You remember correctly! In the 1980s, it became popular for certain investors or companies to buy up as many shares of the company it wished to acquire, until it had a majority ownership of the target company.

This tactic is also known as corporate raiding.

The film Wall Street, which features Michael Douglas as the fictional corporate raider Gordon Gekko, who famously said, “greed is good,” put its cultural stamp on the era.

Real life examples of corporate raiders in the 1980s:

  • Investor Carl Icahn is known today as a shareholder activist, but in the 1980s he was also a corporate raider who famously engineered the takeover of the now defunct Trans World Airlines, or TWA.
  • Similarly, T. Boon Pickens struck fear in the heart of corporate boardrooms, in his bid to take over the petroleum giant Gulf Oil.
  • Ronald Perelman engineered the takeover of makeup company Revlon for $1.8 billion in 1986.

How can companies avoid a hostile takeover?

As a way to protect themselves, some companies adopted what is known as a poison pill strategy. That’s when a company attempts to ward off a hostile takeover by giving existing shareholders the option to buy outstanding shares at a steep discount when any one entity buys more than a set percentage of the company’s stock, for example, 15 to 20 percent of outstanding stock.

**Dataset excerpts:**

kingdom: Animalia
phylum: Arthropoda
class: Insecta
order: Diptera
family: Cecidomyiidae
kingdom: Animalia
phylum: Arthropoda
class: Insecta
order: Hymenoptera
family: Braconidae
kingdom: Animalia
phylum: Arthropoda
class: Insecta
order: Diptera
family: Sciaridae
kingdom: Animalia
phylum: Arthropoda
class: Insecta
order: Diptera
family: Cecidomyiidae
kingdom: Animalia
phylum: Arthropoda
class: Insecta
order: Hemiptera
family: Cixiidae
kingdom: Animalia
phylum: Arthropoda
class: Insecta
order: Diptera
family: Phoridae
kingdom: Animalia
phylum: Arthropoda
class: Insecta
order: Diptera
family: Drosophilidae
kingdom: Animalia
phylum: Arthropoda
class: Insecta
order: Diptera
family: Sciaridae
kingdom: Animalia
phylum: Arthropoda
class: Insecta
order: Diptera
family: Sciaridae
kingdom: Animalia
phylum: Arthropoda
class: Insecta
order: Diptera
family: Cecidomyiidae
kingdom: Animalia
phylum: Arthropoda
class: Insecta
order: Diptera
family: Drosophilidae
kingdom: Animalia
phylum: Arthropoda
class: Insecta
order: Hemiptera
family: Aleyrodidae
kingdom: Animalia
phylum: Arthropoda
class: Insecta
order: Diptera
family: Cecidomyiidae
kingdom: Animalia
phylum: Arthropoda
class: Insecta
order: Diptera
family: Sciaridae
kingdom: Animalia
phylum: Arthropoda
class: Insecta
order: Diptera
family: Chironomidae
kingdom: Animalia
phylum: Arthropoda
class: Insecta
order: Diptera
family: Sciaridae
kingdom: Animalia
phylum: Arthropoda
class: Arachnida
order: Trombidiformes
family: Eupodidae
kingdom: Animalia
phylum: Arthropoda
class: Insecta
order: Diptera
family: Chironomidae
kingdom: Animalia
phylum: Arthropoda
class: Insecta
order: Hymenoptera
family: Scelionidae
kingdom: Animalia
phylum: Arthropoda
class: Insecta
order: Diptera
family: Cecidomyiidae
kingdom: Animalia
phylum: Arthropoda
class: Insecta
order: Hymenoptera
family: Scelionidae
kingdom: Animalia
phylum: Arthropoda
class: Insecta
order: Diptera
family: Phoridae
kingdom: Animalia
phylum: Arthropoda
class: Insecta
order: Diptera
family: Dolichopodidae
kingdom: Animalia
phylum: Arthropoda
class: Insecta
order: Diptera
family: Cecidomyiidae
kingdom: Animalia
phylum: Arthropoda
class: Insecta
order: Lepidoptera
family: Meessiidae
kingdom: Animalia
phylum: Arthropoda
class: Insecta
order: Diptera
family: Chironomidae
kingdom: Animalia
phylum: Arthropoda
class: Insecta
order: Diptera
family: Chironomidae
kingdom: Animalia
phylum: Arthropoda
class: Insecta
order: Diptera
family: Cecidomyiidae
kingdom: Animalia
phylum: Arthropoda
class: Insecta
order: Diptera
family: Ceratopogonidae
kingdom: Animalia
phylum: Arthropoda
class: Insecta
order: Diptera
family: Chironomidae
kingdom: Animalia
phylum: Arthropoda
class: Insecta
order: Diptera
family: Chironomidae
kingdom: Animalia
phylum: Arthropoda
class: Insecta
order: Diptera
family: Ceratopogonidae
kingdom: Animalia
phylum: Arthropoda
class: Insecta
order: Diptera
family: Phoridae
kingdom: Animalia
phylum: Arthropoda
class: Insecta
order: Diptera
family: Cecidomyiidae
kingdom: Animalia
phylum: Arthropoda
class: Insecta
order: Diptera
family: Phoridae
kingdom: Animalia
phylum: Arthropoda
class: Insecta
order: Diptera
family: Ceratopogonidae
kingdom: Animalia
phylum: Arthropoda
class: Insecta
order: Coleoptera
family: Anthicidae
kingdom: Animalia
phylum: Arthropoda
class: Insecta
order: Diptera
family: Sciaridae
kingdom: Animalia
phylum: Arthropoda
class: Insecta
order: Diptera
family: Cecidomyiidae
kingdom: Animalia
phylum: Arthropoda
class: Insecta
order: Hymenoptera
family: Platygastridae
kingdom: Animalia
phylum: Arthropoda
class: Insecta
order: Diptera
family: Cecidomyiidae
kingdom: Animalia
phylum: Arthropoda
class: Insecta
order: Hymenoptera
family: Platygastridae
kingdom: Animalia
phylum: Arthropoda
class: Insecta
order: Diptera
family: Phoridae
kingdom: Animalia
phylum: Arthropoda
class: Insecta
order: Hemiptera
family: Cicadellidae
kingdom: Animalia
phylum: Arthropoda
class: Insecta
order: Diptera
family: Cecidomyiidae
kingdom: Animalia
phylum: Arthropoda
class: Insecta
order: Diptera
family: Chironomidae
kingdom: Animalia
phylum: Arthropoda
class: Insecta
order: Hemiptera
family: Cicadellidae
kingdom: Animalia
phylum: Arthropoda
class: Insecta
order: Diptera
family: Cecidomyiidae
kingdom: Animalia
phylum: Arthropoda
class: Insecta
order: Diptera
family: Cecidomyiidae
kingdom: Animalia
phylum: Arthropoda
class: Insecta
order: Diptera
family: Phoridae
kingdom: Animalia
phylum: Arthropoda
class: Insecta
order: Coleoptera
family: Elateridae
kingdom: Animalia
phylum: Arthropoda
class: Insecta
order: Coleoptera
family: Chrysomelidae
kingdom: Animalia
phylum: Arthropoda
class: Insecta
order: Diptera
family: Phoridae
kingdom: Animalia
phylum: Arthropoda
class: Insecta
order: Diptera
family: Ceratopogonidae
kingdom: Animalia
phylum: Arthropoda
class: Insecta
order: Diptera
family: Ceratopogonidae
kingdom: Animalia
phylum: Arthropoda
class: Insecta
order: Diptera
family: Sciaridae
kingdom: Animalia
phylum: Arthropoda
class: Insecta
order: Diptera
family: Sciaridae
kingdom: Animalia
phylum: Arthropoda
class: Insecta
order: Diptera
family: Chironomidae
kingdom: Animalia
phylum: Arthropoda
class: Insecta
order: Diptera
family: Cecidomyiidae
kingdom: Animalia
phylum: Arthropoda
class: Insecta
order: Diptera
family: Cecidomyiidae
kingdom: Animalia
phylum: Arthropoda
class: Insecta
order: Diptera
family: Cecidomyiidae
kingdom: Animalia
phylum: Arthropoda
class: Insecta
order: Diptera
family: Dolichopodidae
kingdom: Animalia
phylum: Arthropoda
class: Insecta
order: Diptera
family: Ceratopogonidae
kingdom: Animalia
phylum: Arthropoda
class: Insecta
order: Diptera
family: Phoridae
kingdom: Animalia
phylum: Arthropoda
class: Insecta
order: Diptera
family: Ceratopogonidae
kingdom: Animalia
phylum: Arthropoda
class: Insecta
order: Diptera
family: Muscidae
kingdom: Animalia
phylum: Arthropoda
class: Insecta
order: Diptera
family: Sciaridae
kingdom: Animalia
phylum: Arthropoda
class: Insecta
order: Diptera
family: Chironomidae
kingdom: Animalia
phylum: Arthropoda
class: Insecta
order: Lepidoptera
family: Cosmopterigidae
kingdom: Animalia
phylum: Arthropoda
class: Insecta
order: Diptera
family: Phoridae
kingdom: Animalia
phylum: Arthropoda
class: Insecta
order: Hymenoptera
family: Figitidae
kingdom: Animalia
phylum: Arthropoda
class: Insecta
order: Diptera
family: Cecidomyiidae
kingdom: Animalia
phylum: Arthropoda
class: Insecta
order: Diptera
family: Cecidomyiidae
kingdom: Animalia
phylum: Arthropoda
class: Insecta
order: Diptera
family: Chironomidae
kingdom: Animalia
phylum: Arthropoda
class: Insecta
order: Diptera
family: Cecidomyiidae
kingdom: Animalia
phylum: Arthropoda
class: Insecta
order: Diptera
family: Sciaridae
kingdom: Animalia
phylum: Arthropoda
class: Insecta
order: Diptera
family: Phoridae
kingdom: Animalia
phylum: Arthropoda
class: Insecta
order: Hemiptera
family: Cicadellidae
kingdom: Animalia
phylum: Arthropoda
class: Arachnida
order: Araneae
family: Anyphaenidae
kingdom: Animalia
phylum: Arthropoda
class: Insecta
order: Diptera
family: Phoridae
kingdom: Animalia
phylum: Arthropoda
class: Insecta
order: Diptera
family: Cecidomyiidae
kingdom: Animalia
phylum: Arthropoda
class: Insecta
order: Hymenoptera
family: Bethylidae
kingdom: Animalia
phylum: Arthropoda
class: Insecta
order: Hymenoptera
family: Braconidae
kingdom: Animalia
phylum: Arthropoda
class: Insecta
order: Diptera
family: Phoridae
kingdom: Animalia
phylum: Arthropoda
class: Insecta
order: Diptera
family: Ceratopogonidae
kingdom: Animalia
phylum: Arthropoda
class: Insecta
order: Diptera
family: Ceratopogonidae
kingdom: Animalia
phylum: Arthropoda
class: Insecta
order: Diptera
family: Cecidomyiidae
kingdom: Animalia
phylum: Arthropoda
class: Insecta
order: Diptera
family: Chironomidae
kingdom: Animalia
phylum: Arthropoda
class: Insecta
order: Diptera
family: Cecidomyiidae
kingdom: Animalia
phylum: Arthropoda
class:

**Request 1:** Render this sentence from the corporate raiding text into Spanish: "This tactic is also known as corporate raiding."
**Request 2:** Extend the text on corporate raiding and hostile takeovers, beginning after its final sentence.
The records that accompany the text are unrelated material.

**Exercise answer 1:** Esta táctica también se conoce como asalto corporativo.

**Exercise answer 2:**
In contrast, another poison pill arrangement allows shareholders to purchase the shares of the corporate raider’s stock at a deep discount–which makes the deal unattractive to the company looking to acquire the target company, because it can wind up making the acquiring company’s stock less valuable, via a process known as dilution.

So what’s happening with Comcast and Fox now?

The Comcast bid isn’t a done deal yet. In fact, Comcast had tried unsuccessfully to purchase Fox assets in November, according to reports. Shareholders must ultimately agree to the new offer.

Regulators examining the proposed Disney and Fox merger for monopoly implications may also rule against the deal, which would similarly make the Comcast takeover unlikely, on the same grounds.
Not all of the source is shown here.